Поджав губы, смотрела на Глеба.
Он больше не усмехался, его взгляд, мимика — все отражало серьезность его слов. Шутки кончились.
— Ты даже не знаешь, куда хотела сунуть свой красивый носик. Ты не знаешь этот мир, его законы. Не знаешь, скольких заказали наши родители, скольких затравили. Ты наивна, — слова Глеба звучали горько. — Я с восемнадцати лет кручусь с ними, видел не только внешний лоск, — Глеб сделал паузу. — Внутренняя кухня, где постоянная грызня из-за больших денег, омерзительна. Человеческая жизнь там не стоит ничего. Союз отцов означал конец войны, которая унесла не одну жизнь. Поэтому столько танцев с бубнами возле них, чтобы все так и оставалось спокойно. Да, им невыгодно быть партнерами, много денег теряют, но другим это выгодно. Им важно, чтобы сохранился мир за внешним лоском. Рассорить их, значит нажить себе проблемы и влиятельных, чаще всего беспринципных, врагов. Да, милая, ты предсказуема. И твой отец не дурак. Ты бы исчезла, как только он понял, что пытаешься его обмануть. У него дочек и вне брака хватает, мне нашли бы новую жену, которая бы с радостью родила хоть десятерых.

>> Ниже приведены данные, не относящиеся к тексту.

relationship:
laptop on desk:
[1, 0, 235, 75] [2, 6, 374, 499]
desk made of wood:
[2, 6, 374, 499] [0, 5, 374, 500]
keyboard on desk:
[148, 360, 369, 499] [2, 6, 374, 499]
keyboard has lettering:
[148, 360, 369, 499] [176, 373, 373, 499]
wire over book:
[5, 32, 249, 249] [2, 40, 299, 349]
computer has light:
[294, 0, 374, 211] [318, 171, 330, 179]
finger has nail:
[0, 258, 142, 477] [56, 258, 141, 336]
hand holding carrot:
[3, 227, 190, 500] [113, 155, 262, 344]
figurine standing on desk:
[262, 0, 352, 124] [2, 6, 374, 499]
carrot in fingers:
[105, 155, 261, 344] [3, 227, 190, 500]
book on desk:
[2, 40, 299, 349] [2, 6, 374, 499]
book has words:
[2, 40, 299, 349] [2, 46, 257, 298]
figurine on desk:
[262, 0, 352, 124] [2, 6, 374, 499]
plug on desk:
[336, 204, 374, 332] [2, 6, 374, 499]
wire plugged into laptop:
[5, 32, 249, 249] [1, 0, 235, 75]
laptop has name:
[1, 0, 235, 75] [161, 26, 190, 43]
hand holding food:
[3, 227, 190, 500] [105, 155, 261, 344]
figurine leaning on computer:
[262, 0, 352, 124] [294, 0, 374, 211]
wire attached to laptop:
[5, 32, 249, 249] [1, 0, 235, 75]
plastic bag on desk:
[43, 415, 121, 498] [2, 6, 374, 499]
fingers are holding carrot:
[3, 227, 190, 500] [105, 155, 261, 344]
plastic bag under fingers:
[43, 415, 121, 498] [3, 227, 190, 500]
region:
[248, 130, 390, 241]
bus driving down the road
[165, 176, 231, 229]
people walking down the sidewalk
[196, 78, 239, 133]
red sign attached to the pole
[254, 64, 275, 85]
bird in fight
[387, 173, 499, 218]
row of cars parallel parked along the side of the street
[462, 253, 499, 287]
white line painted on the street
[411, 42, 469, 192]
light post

— О чем ты? — шепчу, пребывая, мягко говоря, в растерянности.
— Малыш, правда, давай я не буду посвящать тебя во все дерьмо. Это не для тебя. Зачем марать твою нежную душу? Оставь эту грязь мне, — Глеб поморщился.
Мы молчим. Каждый думает о своем. Я нахожусь в оцепенении и не могу поверить, переварить… Но одна мысль все же отчетливо отдается тяжестью в груди.
— Глеб, им ничего не будет за то, что они так со мной? с нами? — прошептала, по щекам скатывались слезы.
— То, что было в моих силах, я сделал. Год им точно будет не до нас. Но если глобально, то нет, ничего не будет.
— Это несправедливо, — тихо проговариваю, когда хочется кричать.